In the entries below, find the line with "Tight muscles are" and the line with "the real reason". Reproduce those two lines and every line between them exactly, and nothing more.

╭─ Supplied data

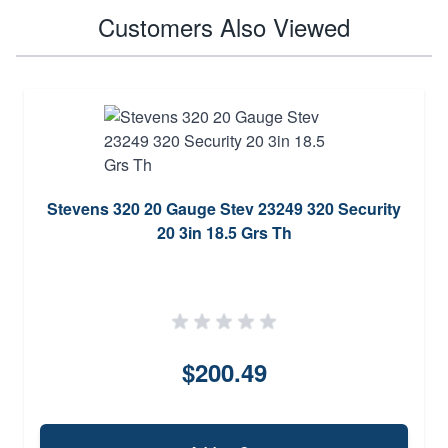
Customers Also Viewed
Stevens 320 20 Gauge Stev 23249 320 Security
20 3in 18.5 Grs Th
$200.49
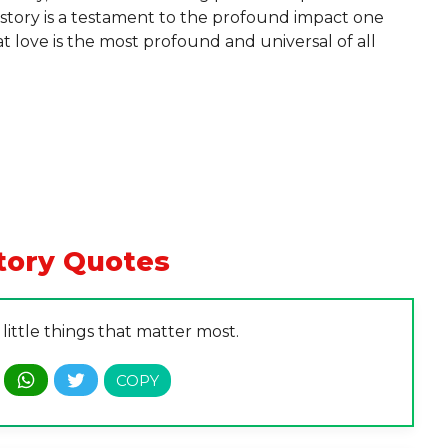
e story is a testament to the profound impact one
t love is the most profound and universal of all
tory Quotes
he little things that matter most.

╰─
╭─ Supplied data

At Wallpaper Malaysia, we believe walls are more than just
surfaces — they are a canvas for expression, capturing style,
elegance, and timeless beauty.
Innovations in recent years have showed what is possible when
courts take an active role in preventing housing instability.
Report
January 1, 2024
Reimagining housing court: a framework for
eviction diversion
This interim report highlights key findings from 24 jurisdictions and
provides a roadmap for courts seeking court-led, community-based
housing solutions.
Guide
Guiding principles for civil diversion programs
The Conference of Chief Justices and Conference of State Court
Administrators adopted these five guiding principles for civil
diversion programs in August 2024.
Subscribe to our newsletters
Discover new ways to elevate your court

╰─
╭─ Supplied data

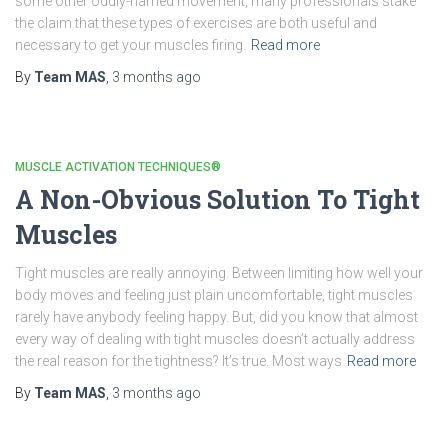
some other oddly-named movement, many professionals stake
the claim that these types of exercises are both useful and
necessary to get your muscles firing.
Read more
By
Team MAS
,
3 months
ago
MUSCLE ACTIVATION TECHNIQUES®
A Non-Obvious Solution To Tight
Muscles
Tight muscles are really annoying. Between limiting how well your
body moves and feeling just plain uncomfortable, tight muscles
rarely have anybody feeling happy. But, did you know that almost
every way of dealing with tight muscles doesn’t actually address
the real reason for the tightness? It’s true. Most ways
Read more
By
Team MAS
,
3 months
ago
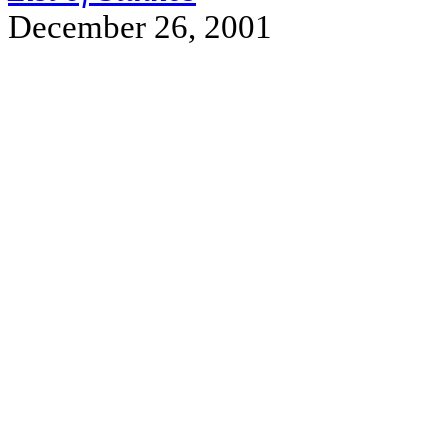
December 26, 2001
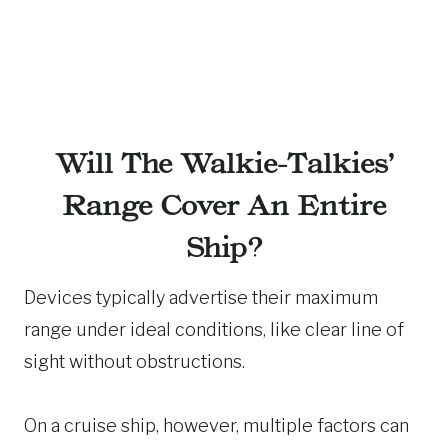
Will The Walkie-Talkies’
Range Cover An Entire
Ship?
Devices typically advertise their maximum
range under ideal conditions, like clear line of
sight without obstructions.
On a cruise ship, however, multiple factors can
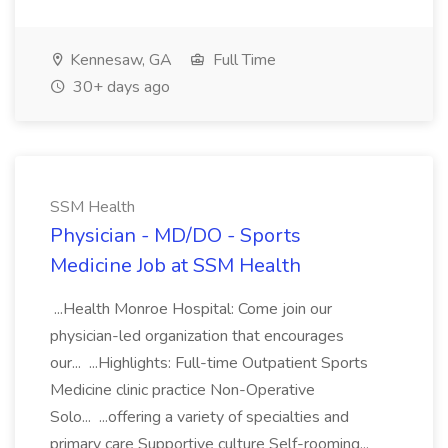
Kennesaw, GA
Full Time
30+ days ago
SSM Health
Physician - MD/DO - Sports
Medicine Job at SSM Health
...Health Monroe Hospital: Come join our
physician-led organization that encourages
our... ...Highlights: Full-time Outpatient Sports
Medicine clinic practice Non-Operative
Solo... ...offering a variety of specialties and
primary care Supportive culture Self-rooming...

╰─

Answer box:
Tight muscles are really annoying. Between limiting how well your
body moves and feeling just plain uncomfortable, tight muscles
rarely have anybody feeling happy. But, did you know that almost
every way of dealing with tight muscles doesn’t actually address
the real reason for the tightness? It’s true. Most ways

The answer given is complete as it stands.